Records from a data source:

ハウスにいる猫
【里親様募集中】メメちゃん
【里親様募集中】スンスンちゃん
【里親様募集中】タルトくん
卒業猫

## Required action
Among the records above, how many lines contain the word "里親様募集中"? Answer with the number by itself.

## Answer box
3